Ready Player Three

Several members of our team were out today, so we didn’t have a meeting in the morning. Instead, we just worked in our buildings all day. Those of us that were there met up for lunch at Chick-fil-A. When we walked in, there wasn’t an empty seat in the house, so we left and went to Zaxby’s. Surprisingly, everyone seemed happy with the alternative. I saw John and Melissa, along with Jennifer and the rest of the family there too.

The other kids were spending the night with friends, so Summer dropped Eaddie off with me while she went to the gym after work. We went to my parents’ house to pick up some frog eggs my dad scooped out of the pool cover, then spent most of the rest of our time trying to find a small fish tank to put them in.
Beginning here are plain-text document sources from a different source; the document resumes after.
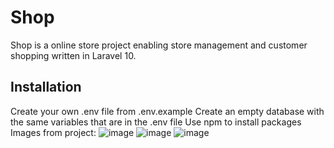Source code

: # Shop

Shop is a online store project enabling store management and customer shopping written in Laravel 10.

## Installation
Create your own .env file from .env.example
Create an empty database with the same variables that are in the .env file
Use npm to install packages <br>
Images from project:
![image](https://github.com/PawDah/shop/assets/121932715/ccd95aad-6521-4189-9346-98b24dfcca6c)
![image](https://github.com/PawDah/shop/assets/121932715/689b4ae2-8246-4399-aca1-458d6a6c6d1e)
![image](https://github.com/PawDah/shop/assets/121932715/21c71dd3-a51f-4283-98a5-df7049f55874)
I couldn’t find the one I had in mind, but had a fish bowl that suited them fine.

When Summer got here, we went to Conway for dinner and a movie. I still had a $10 birthday reward for Marketplace Grill, and then we watched the late showing of Ready Player One. The movie was pretty great, but I have a strong need to go back and watch it again frame-by-frame so I can find all of the characters and references. I’m sure someone will have a list by the end of the week.

Here’s the deal, Wade. You’re something called a ‘human being.’ That’s a really smart kind of animal. Like every other animal on this planet, we’re descended from a single-celled organism that lived millions of years ago. This happened by a process called evolution, and you’ll learn more about it later. But trust me, that’s really how we all got here. There’s proof of it everywhere, buried in the rocks. That story you heard? About how we were all created by a super-powerful dude named God who lives up in the sky? Total bullshit. The whole God thing is actually an ancient fairy tale that people have been telling one another for thousands of years. We made it all up. Like Santa Claus and the Easter Bunny.
Oh, and by the way… there’s no Santa Claus or Easter Bunny. Also bullshit. Sorry, kid. Deal with it.